Your Culture
Monday – Your Cultural Context
This week we’ll be looking at your cultural context. A mentor once told me “People trump process, but politics trumps people”, and for the business, “culture eats strategy for breakfast.” So, what is your company culture? And what does that mean to you?
The technology innovation adoption curve is a model adapted by Geoffrey Moore that plots the relative number of people who fall across a continuum of their response to new technology. There are innovators, early adopters, early and late majority, and laggards.
This matters for you because agile is, in the same way, new. IT changes how many people in the organization work, aspects of their roles, what’s expected of them, and even deeper and more importantly, it changes what’s expected of people’s mindsets and what the values are.
An agile survey showed that the number one reported problem with agile adoptions was management resistance.
Homework: Read up on the curve, plot where you are, where your team is and where you think your company is.
Tuesday – Lead with Vulnerability and Transparency
You are part of a team. Even more so with agile, we can’t find our success outside of that. Like a relay race, you may claim a fast time for your segment, but if the baton is dropped, you still lose the race.

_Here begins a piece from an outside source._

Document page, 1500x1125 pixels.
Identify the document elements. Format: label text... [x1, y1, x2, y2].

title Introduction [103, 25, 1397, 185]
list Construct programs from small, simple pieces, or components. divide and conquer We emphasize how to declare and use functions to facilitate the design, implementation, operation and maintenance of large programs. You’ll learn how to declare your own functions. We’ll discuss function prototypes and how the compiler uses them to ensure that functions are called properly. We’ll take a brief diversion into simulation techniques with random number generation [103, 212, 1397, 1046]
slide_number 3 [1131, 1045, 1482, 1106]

Patrick Lencioni wrote about what makes teams healthy, and what holds them back. The common problems are absence of trust, fear of conflict, lack of commitment, avoidance of accountability, and inattention to results. Many teams asking for help are stuck at the first two levels, so let’s focus on how you can help with those.
To help with the absence of trust, first, lead with vulnerability and transparency. Tell them how you blew it (they usually already know anyways), when you were stressed or worried. Affirm them for what they do that you can’t do so well. Be the first one to share, ask the difficult question or talk about the elephant in the room. Model transparency. Affirm them when they do it.

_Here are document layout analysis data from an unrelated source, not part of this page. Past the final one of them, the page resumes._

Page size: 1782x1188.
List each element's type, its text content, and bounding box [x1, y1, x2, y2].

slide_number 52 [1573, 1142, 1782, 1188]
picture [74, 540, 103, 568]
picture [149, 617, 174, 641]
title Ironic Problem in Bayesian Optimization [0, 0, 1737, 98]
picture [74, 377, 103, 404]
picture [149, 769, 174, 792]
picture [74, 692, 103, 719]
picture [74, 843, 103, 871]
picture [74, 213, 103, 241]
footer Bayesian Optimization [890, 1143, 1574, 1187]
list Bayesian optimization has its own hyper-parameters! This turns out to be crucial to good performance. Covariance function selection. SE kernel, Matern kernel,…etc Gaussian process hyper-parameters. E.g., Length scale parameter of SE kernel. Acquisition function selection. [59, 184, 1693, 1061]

Second, look for conflict, don’t avoid it. We should cultivate environments where it’s okay to disagree, and passion is okay. No personal attacks, of course, but freedom to speak your mind and have opinions.
Homework: Look at the documents on Five Dysfunctions of a Team.
Wednesday – Get your Team’s Perspective
What does the team think? Schedule a meeting, or include it in the next retrospective, to have them say what they think they have, both on the curve, and with dysfunctions.
Homework: Schedule the meeting (unless it will be part of the next retro) and review the documents with the team.
Thursday – The Change Agent
How and why do people change? What motivates them? What motivates you?
There’s a saying – healthy things grow, and growing things change. But we can’t make people change. Just look at corrective institutions, rehabilitation centers or many marriages.
But we can lead by embracing, and living out, change. Although I may teach and coach about change, I’m surprised how often I’m actually resisting it. For each of us, this is true for many reasons, but the point is to be mindful that we all struggle with it, not just others. Is there a habit you haven’t broken, a goal you haven’t attained?
Two reasons that change is hard are emotion and habit.
Homework: Look at the summaries for Switch and Habit. Note three points or items that stuck out to you.
Friday – You, Your Team, and Your Response to Change
By now I hope you have some feel for both the culture around you, your team and your own response to change.
Homework: Watch these Switch and Habit videos on YouTube.
Weekend Warrior: Do a force field analysis of what changes are supposedly wanted by the company and what is hindering them.